Crown him, crown him, blazing out,
Silver notes and the songs of generations.
Faith in hearths, faith in welcome,
And Blake’s angels in Hillsborough’s boughs.
Francis and the Crib at Greccio
One witness, among the crowd …. reported that Francis included a carved doll which …. seemed to be wakened from sleep when the blessed Father embraced him in both arms.

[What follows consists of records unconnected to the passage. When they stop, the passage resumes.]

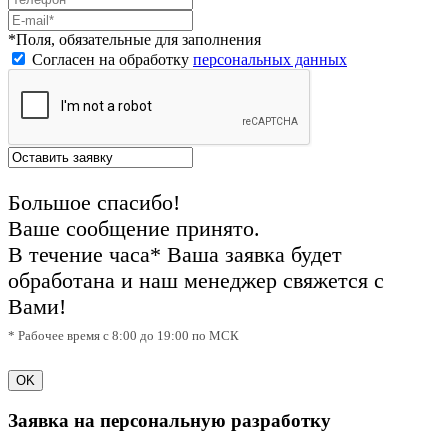
*Поля, обязательные для заполнения
Согласен на обработку
персональных данных
Большое спасибо!
Ваше сообщение принято.
В течение часа* Ваша заявка будет
обработана и наш менеджер свяжется с
Вами!
* Рабочее время с 8:00 до 19:00 по МСК
OK
Заявка на персональную разработку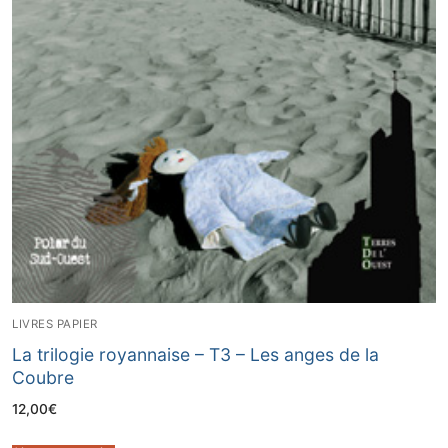
LIVRES PAPIER
La trilogie royannaise – T3 – Les anges de la
Coubre
12,00
€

He led them up the stony path
at dusk on Christmas eve.
He asked them to bring light,
so, with sticks dipped in pitch
and all manner of stubby candles
they followed him to the cave.
Gathering to a luminescence
in that rocky aperture
his Bethlehem, earthen womb,
a veiled threshold to heaven.
He had found a donkey,
cross backed and a cow,
udder full and calf needy,
and with straw he coaxed
them to settle into sleep.
And for the pallet of
golden forage, his hands,
long fingered and dexterous,
had carved a babe to incarnate,
in wood, the long awaited one.
John of Greccio,
whose cave it was,
witnessed the tears of Francis,
flowing in remembrance
of that uncertain birth
under imperial servitude.
And John was sure the
carven fingers uncurled,
chiselled eyes blinked back
the smokey lights
to see once more
wonder in the eyes of
villeins to liege lords.
Francis finally spoke of
the terrifying helplessness
that was undertaken to show
that each of us, womb born,
is a doorway to divinity.
And each saw the arc
of heaven stooping
into the ordinary and
the commonplace,
revealing each illuminated face
as god again, and again, and again
shouldering human form.
He lifted the sleeping
child who stirred miraculously,
cribbed in the tender love
of one who beheld what
thrones and dominations occlude,
what those who gaze upward never see.